For women, the first thing to go are the chesticles. Women fitness magazines and websites preach, preach, preach about increasing cardio workouts if you are a woman trying to lose weight. I did as I was told and began step aerobics and kick boxing 3-4 times per week. I am sure I've talked about my love for both activities. If you have never done either,  you should be forewarned that there is an awful lot of bouncing involved in both, so naturally, there is a great deal of bouncing taking place in the chest area. Those things just bounce away. There's nothing you can do to avoid it, so if you are particularly fond of your lady lumps, you are out of luck!

The next thing to change drastically was my face. I get such a kick out of looking through old pictures and pictures along my weight loss journey because it's like my face is literally melting away. I was never fond of my chin when I was large and in charge. My face is shaped like a crescent moon and I never thought my chin was meant to be part of such an oddly shaped face.
Here is a picture that I made about two years into my transformation. The first picture was taken in 2007, and the next one in 2009.
My brow was so heavy when I was overweight. My nose was even bigger. You can't really tell it in the first picture, but I had a pretty serious double chin. 
Here is a pretty recent picture of my face. 


My apple cheeks are less apple-y, and I feel like my eyes have gotten bigger with less weight forcing them  down. 
You don't really think about how much weight you carry in your face. It's evident to me that I lost it in my forehead, cheeks, nose, and chin. 
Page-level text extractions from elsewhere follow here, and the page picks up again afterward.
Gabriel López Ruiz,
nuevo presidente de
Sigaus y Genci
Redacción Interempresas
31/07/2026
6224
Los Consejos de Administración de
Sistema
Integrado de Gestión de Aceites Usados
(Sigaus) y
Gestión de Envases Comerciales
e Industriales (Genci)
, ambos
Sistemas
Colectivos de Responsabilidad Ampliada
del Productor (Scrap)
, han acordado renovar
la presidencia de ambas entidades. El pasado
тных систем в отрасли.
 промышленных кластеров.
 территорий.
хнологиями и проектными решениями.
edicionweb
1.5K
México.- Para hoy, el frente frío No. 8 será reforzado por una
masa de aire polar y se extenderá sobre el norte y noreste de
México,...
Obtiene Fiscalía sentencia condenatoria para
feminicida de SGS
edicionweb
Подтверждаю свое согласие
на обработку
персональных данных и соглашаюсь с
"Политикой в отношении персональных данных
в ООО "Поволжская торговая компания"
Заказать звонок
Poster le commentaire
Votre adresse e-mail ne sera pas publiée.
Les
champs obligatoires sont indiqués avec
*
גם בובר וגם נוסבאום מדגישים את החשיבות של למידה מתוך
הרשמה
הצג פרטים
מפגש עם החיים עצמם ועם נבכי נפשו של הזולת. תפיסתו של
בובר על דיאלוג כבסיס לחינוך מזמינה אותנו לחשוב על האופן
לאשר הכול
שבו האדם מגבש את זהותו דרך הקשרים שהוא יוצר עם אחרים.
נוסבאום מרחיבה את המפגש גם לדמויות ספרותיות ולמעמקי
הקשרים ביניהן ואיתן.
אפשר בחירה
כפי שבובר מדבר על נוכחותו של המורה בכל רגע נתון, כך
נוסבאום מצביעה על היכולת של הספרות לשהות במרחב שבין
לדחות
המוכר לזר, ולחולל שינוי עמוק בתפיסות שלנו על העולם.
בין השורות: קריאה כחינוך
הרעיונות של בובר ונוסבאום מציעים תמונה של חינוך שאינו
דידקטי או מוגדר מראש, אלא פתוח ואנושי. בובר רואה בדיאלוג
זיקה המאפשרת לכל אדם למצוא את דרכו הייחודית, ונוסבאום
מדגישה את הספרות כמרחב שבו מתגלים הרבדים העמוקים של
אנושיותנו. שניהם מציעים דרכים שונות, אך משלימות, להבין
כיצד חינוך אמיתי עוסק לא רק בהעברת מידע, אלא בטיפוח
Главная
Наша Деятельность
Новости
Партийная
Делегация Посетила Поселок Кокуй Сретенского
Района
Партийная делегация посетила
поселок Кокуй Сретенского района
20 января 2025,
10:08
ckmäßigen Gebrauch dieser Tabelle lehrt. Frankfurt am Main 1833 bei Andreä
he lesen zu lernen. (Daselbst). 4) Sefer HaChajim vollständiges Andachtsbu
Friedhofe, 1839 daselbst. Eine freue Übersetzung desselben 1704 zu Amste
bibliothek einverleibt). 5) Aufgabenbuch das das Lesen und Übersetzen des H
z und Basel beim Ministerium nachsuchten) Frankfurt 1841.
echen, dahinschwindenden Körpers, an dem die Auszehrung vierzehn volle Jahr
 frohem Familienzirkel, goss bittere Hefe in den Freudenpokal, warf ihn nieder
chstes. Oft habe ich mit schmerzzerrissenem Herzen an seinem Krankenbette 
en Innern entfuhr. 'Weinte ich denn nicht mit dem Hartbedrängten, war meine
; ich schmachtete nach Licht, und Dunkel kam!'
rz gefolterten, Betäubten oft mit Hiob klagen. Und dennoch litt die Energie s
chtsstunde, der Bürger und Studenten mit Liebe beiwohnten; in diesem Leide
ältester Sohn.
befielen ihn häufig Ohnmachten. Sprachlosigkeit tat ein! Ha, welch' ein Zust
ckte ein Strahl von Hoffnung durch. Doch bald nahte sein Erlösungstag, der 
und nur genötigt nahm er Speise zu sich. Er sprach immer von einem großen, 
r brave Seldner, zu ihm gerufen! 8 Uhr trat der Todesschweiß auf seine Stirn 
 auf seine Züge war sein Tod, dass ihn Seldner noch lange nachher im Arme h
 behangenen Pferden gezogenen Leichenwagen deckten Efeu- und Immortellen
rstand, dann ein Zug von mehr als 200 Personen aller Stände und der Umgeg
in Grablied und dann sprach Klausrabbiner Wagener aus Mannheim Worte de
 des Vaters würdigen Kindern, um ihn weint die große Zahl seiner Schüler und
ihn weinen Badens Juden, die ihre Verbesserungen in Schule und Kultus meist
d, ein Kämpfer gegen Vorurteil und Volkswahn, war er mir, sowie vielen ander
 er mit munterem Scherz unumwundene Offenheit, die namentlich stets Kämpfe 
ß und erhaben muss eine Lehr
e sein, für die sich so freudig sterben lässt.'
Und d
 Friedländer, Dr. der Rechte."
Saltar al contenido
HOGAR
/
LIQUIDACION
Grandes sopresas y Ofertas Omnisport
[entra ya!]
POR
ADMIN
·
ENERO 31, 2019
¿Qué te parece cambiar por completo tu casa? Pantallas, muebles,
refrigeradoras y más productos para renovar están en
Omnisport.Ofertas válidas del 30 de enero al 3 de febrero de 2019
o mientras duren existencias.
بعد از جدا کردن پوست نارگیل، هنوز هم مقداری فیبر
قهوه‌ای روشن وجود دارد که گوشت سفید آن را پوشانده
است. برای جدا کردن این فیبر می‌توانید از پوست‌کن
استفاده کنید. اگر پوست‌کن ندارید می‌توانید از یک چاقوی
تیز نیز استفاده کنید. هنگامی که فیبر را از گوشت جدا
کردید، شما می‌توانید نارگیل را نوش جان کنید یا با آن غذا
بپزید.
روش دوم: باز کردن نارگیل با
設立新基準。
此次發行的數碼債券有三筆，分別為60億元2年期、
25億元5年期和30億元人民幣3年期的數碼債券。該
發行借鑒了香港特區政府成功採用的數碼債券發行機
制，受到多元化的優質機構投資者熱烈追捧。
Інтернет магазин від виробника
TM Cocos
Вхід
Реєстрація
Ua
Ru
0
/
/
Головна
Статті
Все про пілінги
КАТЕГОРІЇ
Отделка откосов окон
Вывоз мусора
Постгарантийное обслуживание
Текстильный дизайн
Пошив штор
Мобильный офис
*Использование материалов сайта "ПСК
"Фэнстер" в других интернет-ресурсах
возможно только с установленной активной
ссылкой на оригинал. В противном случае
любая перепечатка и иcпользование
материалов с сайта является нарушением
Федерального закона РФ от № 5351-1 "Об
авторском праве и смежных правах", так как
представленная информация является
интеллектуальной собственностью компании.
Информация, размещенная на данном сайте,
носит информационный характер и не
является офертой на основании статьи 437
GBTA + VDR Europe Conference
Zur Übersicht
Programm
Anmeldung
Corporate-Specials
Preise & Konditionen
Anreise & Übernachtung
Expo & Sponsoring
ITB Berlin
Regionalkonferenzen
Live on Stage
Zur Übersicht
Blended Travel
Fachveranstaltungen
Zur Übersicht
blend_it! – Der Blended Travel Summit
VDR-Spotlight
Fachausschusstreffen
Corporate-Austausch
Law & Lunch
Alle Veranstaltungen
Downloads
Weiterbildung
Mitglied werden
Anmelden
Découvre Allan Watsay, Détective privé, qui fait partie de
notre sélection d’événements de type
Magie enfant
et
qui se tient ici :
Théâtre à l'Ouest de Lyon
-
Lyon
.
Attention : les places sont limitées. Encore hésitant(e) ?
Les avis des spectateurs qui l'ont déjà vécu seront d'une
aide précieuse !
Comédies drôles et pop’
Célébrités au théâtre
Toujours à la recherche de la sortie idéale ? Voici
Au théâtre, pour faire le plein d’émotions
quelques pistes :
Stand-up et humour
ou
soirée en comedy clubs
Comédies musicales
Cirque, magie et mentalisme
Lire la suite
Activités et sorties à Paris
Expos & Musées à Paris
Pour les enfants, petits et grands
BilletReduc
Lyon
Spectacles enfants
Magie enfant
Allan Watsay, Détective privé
Obviously, you're abdomen is going to change. That's the point, right? During my high school years, my not-so-guilty pleasures were ice cream, sodas, fast food, and candy. I consumed ALL of these things almost everyday, so there was never any wonder as to why I was SO overweight. 
This was taken in 2005, my senior year of high school. Pre-college days, so I wasn't even at my heaviest in this picture. As you can see, my stomach is pouring out of my skirt over the top of my waistline. The day I could fit my jeans over my stomach, I cried. I didn't understand the importance of toning while losing weight. I really did myself a disservice by not working on my core. I'll get there. I'm  still a work in progress. 



One of the most important things for me was losing the weight in my arms. Let's take a look at these bad boys, circa 2007.
I cringe every time I look at this picture. 
Absolutely no definition. I wore tank tops, against my better judgement, and my sweet friends never had the heart to tell me just how terrible I looked in them. I think I even wore a strapless dress once. My friends are obviously not shallow people. When I first began working out, I lifted very rarely. Pinterest didn't exist at that time. I really didn't have a solid understanding of what I needed to be doing to lose weight, I just knew that cardio was working, so I stuck to it. If I could go back in time, I would have lifted like a machine. Now that I have shed a good portion of the weight in my arms, I lack the definition I so desperately want and struggle to tone the skin underneath. I can tell my strength has improved, but I could have beautifully sculpted arms had I invested in them from the beginning. Learn from my mistakes, people. Ladies, you will not bulk up like a man from lifting weights. DO IT! 

Everything changes when you lose weight. Everything. I have found it difficult to accept this new woman occupying my body because I don't recognize her. It's exciting and scary at the same time. 
This post is probably a little vain. It is always fun to look back at old pictures when I feel like I don't have any more fight left in me. When I'm knee deep in Halloween candy wrappers and wallowing in self-loathing and regret, I look back at these to remind myself why I started in the first place. I wasn't healthy. I was on a death march living that life. I can't imagine myself now had I not opened my eyes to the terrible road I was headed down.

 It takes time, a lot of time, but it is always worth it in the end. Do it slowly. Crash diets are only temporary because you don't have time to learn to be healthy. 
I've said it before: it's a lifestyle change.